Yes. As it relates to Europe - and I would say this extrapolates to other government-run health systems like Australia, Canada, Japan as well, we saw a policy response in nearly every jurisdiction following the ‘08, ‘09 fiscal crisis. Well, this isn’t a fiscal crisis. It’s -- there will be a fiscal crisis brought on by the pandemic in many of these economies. It will lower tax receipts. And then, the governments will need to look for methods to reduce their spending. I think, we can predict that with almost absolute certainty. One of the items on their list is often drugs because it’s an input that can be negotiated or in many cases, they don’t need to negotiate. They just change their rules. And we saw that certainly happen and create a three or four-year series of policy moves, depending on the relative strength of the economy that suppressed drug pricing in places like Europe and Australia, Canada. So, we’re projecting that in the future. As Josh mentioned, we don’t see a lot of that happening in ‘20, probably tax receipts falling in ‘21 lead to legislative actions in ‘21 and ‘22, which leads to suppressed pricing beyond that. That’s to me a certainty across the industry. And then, the real question is how relatively innovative is your portfolio? Because a lot of these policies tend to be using leverage governments can have when there’s relative substitutability. So, the more innovative the portfolio, the more immune you become to these things. Obviously, we’re working hard on that side of the equation. And hopefully, we’ll be on the positive end of the industry. But, I suspect as an industry as a whole, there will be -- these international pressures will present themselves across everyone’s portfolios to some degree or another.

Thanks, Dave. Anne?

Yes. Thanks for the question on Tyvyt. So, with the Phase 3 ORION study, as you know is an interim analysis that was positive, and we’re very excited about initiating that submission with Innovent to the regulatory authorities in China. And we will be submitting that data for a medical meeting in the second half of this year. So, you’ll see it in the second half of 2020.

Great. Thanks, Anne. Carter, thanks for your questions. We’ve exhausted the queue. So we’ll go to Dave to close.

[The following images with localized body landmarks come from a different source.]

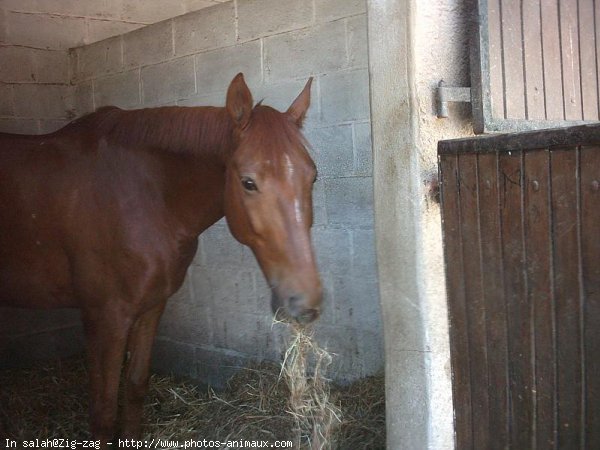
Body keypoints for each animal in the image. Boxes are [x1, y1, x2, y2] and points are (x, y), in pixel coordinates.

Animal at [0, 74, 324, 442]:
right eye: (248, 182)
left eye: (313, 176)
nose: (306, 300)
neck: (141, 197)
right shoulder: (105, 319)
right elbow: (103, 413)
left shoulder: (152, 306)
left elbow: (135, 386)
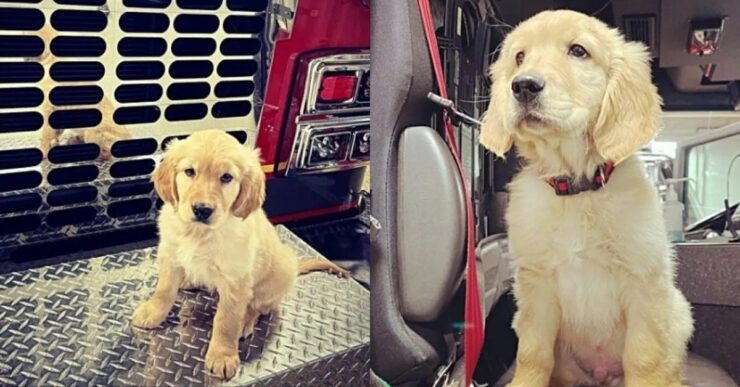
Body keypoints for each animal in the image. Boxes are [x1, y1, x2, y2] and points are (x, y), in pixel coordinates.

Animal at [131, 130, 350, 378]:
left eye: (226, 177)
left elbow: (226, 321)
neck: (199, 232)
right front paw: (152, 312)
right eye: (189, 172)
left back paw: (246, 320)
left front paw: (223, 355)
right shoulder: (170, 256)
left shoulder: (235, 280)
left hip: (274, 279)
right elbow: (164, 291)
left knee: (259, 306)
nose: (202, 210)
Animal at [480, 9, 692, 387]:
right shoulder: (535, 287)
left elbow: (643, 356)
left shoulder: (644, 280)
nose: (523, 85)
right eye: (519, 57)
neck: (576, 190)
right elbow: (533, 354)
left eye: (578, 51)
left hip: (679, 311)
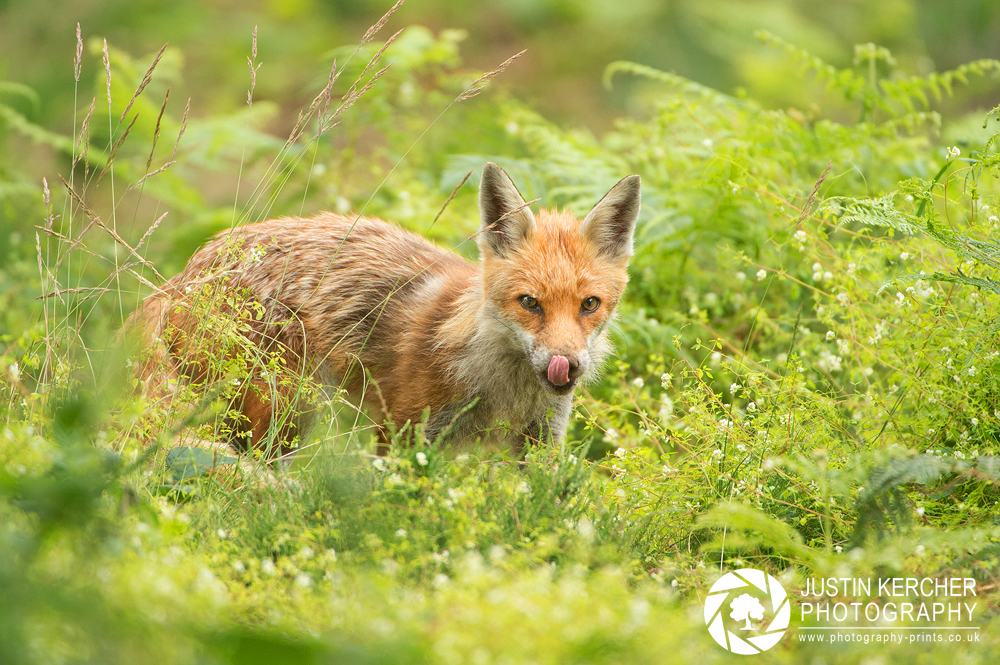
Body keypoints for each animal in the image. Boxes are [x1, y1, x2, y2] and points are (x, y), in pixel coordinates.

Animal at [133, 163, 640, 456]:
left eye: (589, 305)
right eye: (529, 303)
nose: (567, 365)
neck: (502, 389)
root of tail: (183, 276)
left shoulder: (539, 445)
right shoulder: (404, 434)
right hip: (280, 409)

All right. Thank you all. We appreciate your participation in the call and your interest in the Company. Obviously, different times today. And just on a personal note, I know many of the sell side community are based on the East Coast, and we hope you’re all well and your families are functioning and certainly healthy through this crisis. As usual, any follow-up calls or questions can be directed to our really incredible Investor Relations team. And again, hope you all stay well. And we’ll be in touch soon. Take care.

Ladies and gentlemen, that will conclude your conference call for today. Thank you for your participation and for using AT&T executive teleconference service. You may now disconnect.